The low dose your husband is taking makes the likelihood of side effects very small, and it can be taken safely by most people. Among the possible side effects of ibuprofen are stomach upset, stomach ulcers, diarrhea and kidney damage, but again, those risks are very low when staying below the recommended dose. People who have a history of stomach problems or are over 60, and those taking other medications that can cause bleeding issues — such as aspirin or clopidogrel (Plavix) — are at a higher risk.
The manufacturer states that adults can take up to 3,200 mg a day (that’s 16 tablets of the 200 mg OTC strength), but I recommend keeping at or below 2,400 mg daily if possible, especially for people with one or more risk factors.
In your husband’s case, two or three tablets a day is likely to have a greater benefit than just one tablet while still bringing only a low risk of side effects.
It is not recommended to switch among different NSAID drugs, as that increases toxicity without increasing effectiveness.
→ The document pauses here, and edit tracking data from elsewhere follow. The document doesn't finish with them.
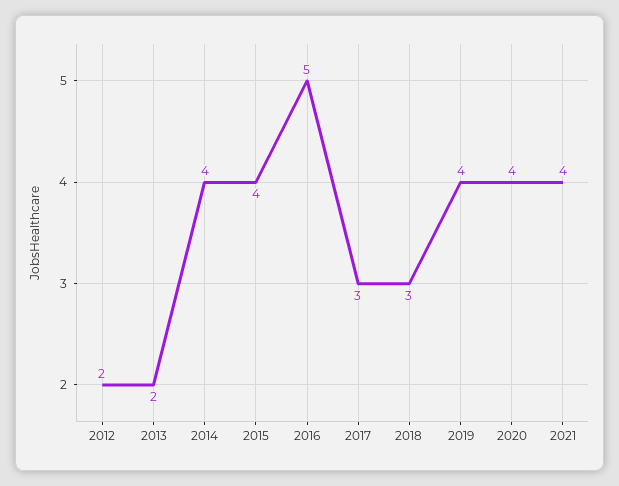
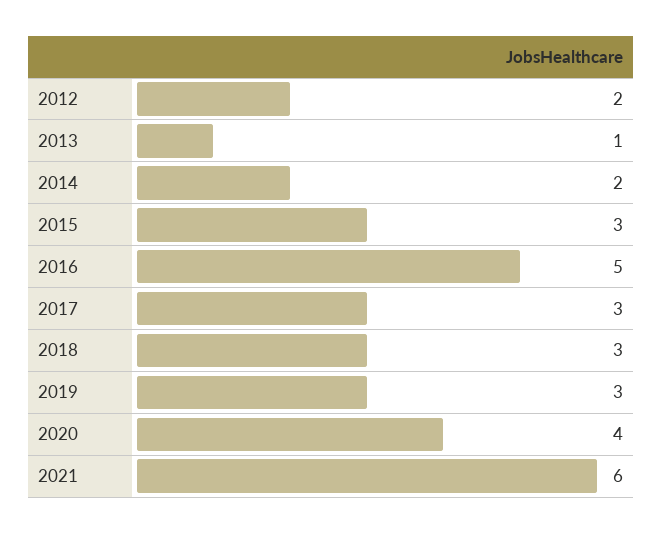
2013: 2 -> 1
2014: 4 -> 2
2015: 4 -> 3
2019: 4 -> 3
2021: 4 -> 6

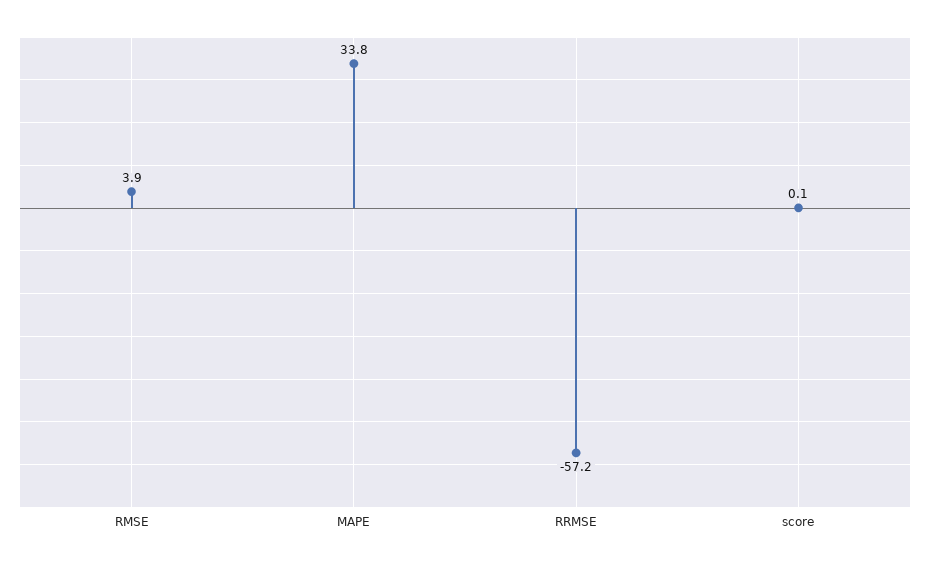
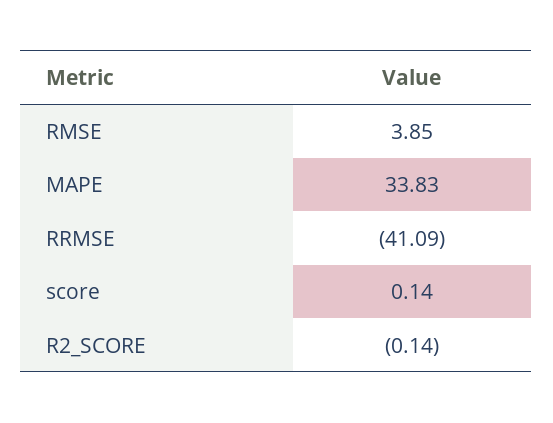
RRMSE: -57.2 -> -41.09
R2_SCORE: none -> -0.14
He should pick the one that works best for him and stick with it. One advantage to naproxen (Aleve) is that its effects may last longer. I don’t recommend more than one or two of the 220 mg OTC tablets once or twice daily.
Dear Dr. Roach: How often is it safe to have cortisone injected into an arthritic knee? For me, these injections are effective for three to four months. I would like to delay knee replacement for as long as possible. I am a healthy, very active 80-year-old male who takes no medications.
Dear W.F.: Although doctors have injected joints with steroids (like cortisone) for decades, recent evidence has shown that they can damage the cartilage over time and aren’t much more effective than a placebo injection. Also, people who get steroid injections and then get a knee replacement may be at increased risk for infection in the new joint.
This is frustrating to many patients and doctors, because we had believed the injections helped. However, the study was pretty compelling, and I no longer routinely administer steroid injections every three months. I do, however, still have some patients who appear to get benefit that lasts much longer, and feel comfortable doing an injection on, say, at most a yearly basis.